Ca²⁺ has an important role in the maintenance of the skeleton and is involved in the main physiological processes. Its homeostasis is controlled by the intestine, kidney, bone and parathyroid glands. The intestinal Ca²⁺ absorption occurs mainly via the paracellular and the transcellular pathways. The proteins involved in both ways are regulated by calcitriol and other hormones as well as dietary factors. Fibroblast growth factor 23 (FGF-23) is a strong antagonist of vitamin D action. Part of the intestinal Ca²⁺ movement seems to be vitamin D independent. Intestinal Ca²⁺ absorption changes according to different physiological conditions. It is promoted under high Ca²⁺ demands such as growth, pregnancy, lactation, dietary Ca²⁺ deficiency and high physical activity. In contrast, the intestinal Ca²⁺ transport decreases with aging. Oxidative stress inhibits the intestinal Ca²⁺ absorption whereas the antioxidants counteract the effects of prooxidants leading to the normalization of this physiological process. Several pathologies such as celiac disease, inflammatory bowel diseases, Turner syndrome and others occur with inhibition of intestinal Ca²⁺ absorption, some hypercalciurias show Ca²⁺ hyperabsorption, most of these alterations are related to the vitamin D endocrine system. Further research work should be accomplished in order not only to know more molecular details but also to detect possible therapeutic targets to ameliorate or avoid the consequences of altered intestinal Ca²⁺ absorption.

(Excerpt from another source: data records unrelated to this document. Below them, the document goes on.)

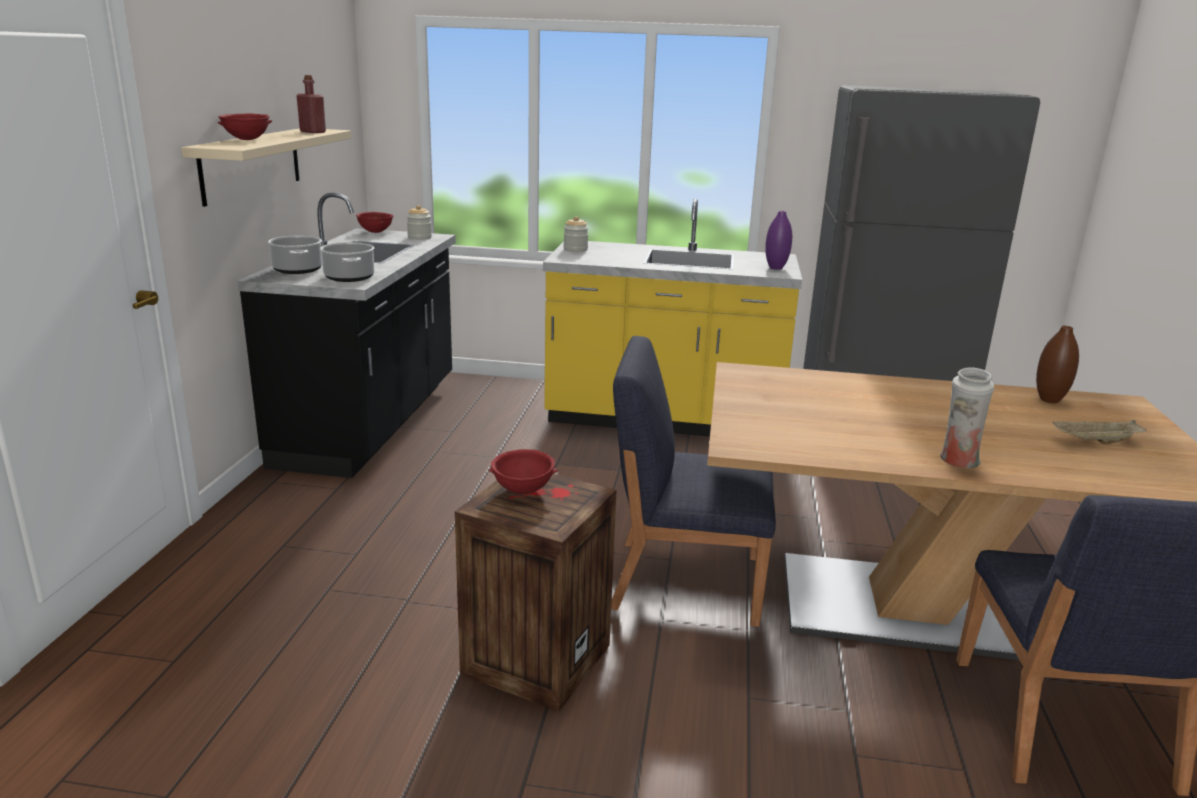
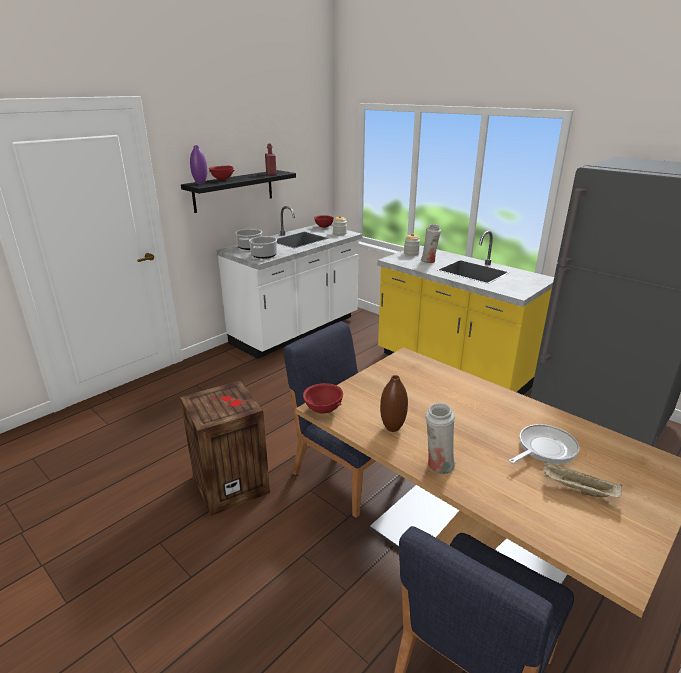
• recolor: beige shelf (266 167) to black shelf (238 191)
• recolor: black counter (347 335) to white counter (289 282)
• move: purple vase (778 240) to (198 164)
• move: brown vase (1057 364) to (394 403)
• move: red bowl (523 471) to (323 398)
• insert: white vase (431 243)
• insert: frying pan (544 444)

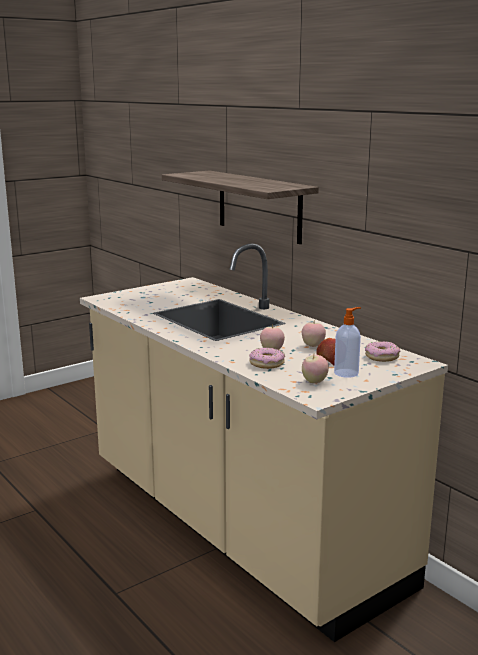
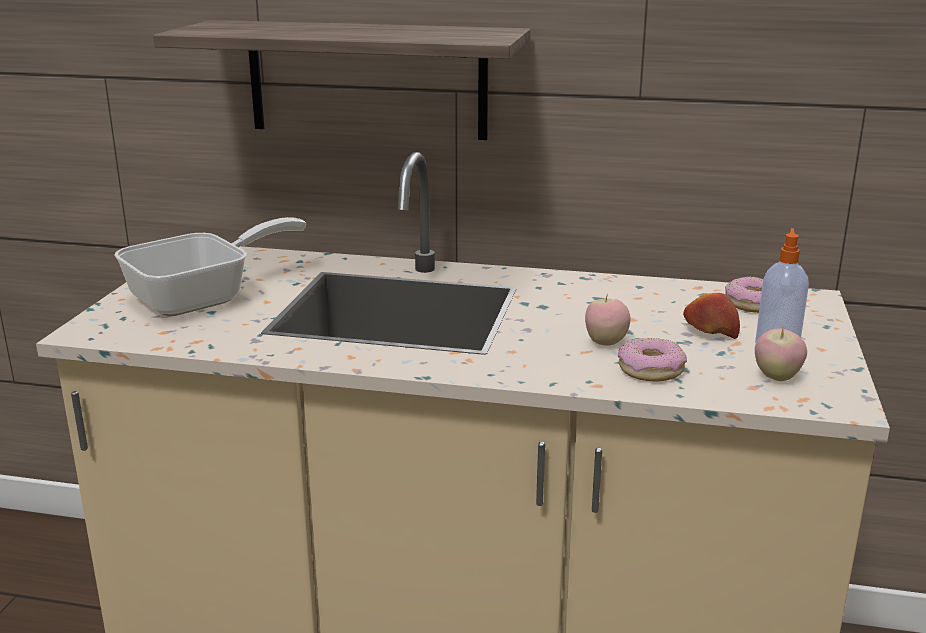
• delete: apple (314 333)
• insert: frying pan (210 267)

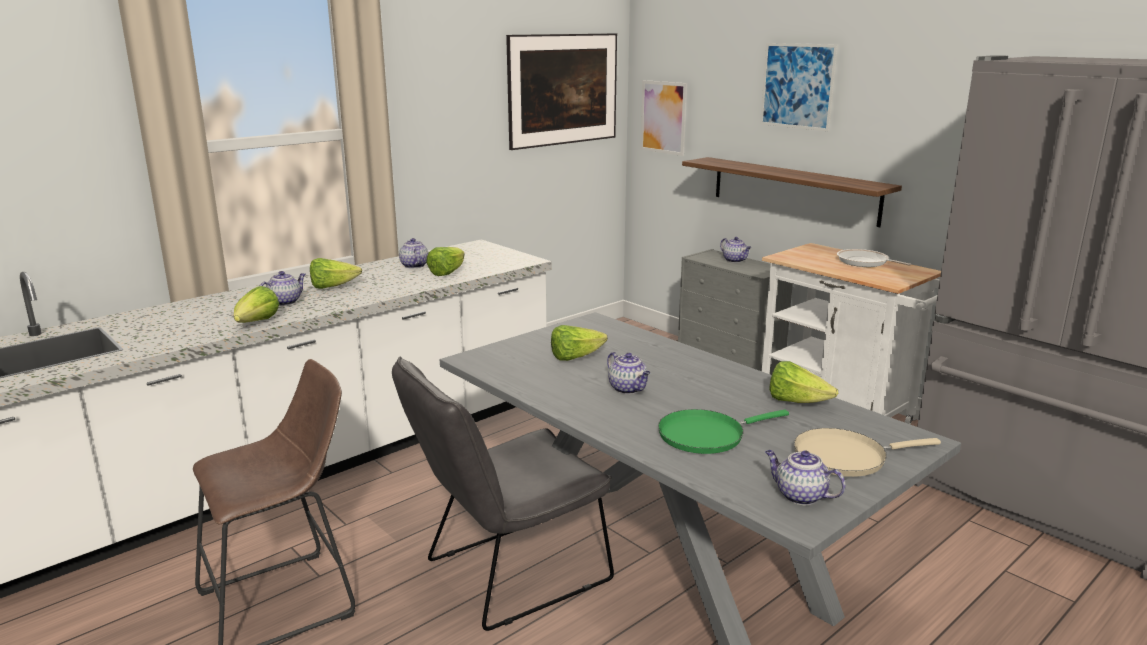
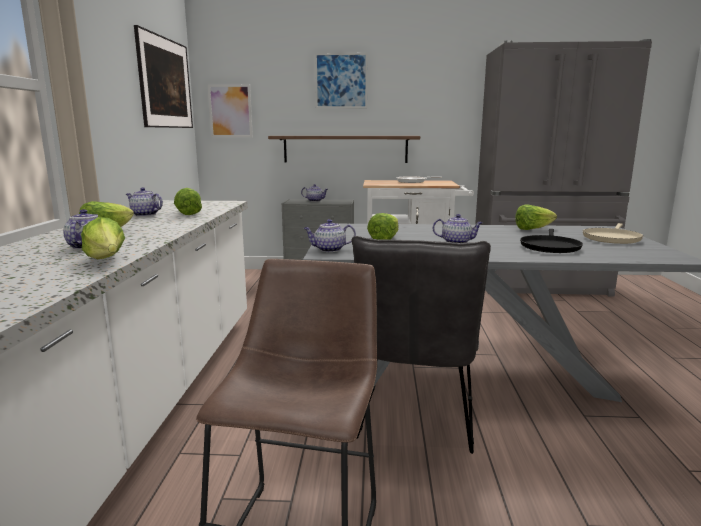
• recolor: green frying pan (723 431) to black frying pan (551 241)
• move: teapot (805 477) to (330 235)

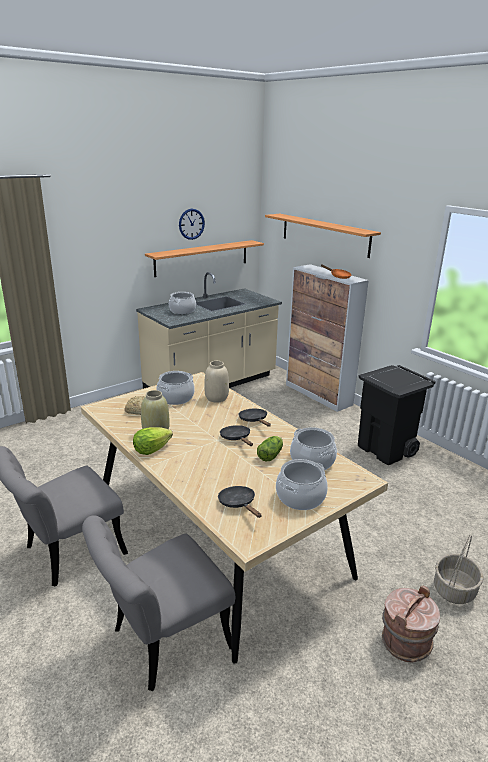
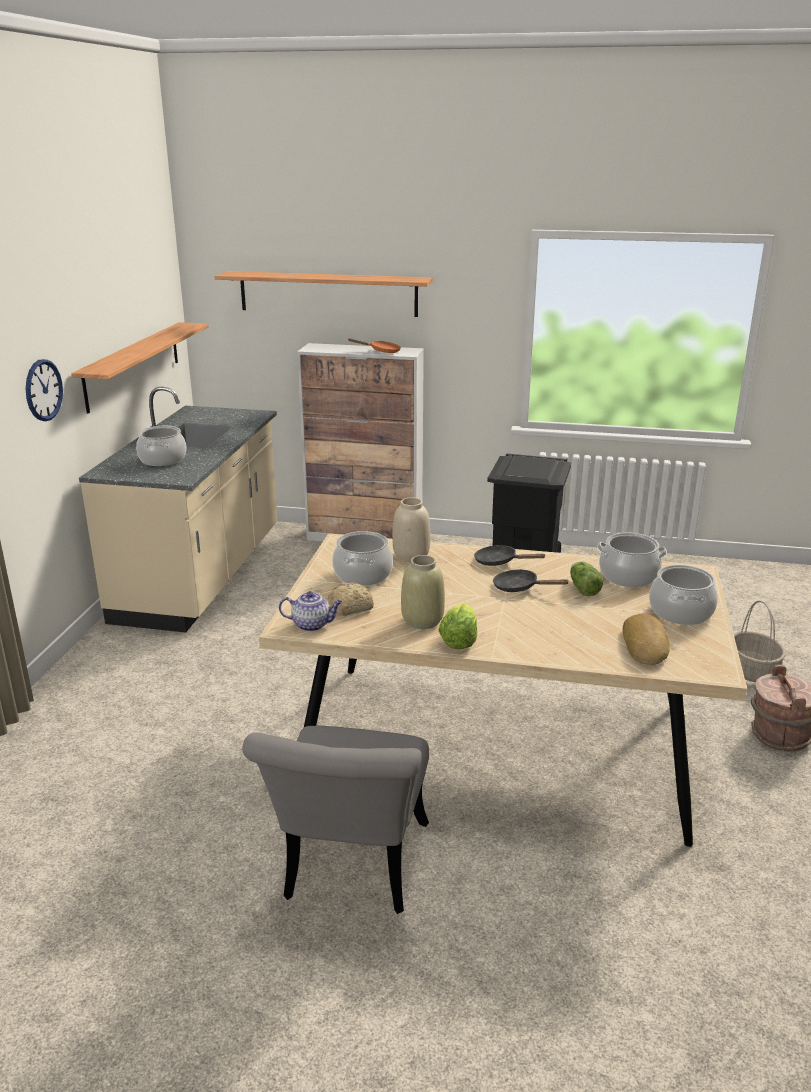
• move: wall clock (192 224) to (44 390)
• replace: black frying pan (239 502) to bread (646 639)
• delete: grey chair (158 603)
• insert: teapot (310 611)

Keywords: Ca2+ absorption; Dietary calcium; Hormones; Paracellular pathway; Pathological alterations; Physiological conditions; Transcellular pathway.

Figure 1

Effects of hormones on intestinal Ca²⁺ absorption. Calcitriol stimulates the transcellular and paracellular absorptive pathways by inducing the expression of genes and proteins involved in Ca²⁺ transport and modifying the permeability of tight junctions. Thyroid hormones enhance the genomic actions of calcitriol whereas glucocorticoids inhibit the transcellular pathway by affecting the expression of Ca²⁺ transporting proteins. Fibroblast growth factor inhibits the intestinal Ca²⁺ absorption antagonizing 1,25(OH)₂D₃ action. Growth hormone enhances the intestinal Ca²⁺ absorption through vitamin D dependent and independent mechanisms. PMCA_1b: Plasma membrane Ca²⁺-ATPase; CB_9k: Calbindin 9k; Ca_v1.3: Ca²⁺ channel voltage-dependent L type alpha 1D subunit; TRPV5: Transient receptor potential vanilloid 5; TRPV6: Transient receptor potential vanilloid 6; CLDNs 2, 12 and 15: Claudins 2, 12 and 15; NCX1: Na⁺/Ca²⁺ exchanger; 1,25(OH)₂D3: Calcitriol; FGF-23: Fibroblast growth factor; GH: Growth hormone; GC: Glucocorticoids; T4: Thyroxine; TJ: Tight junction; VDR: Vitamin D receptor.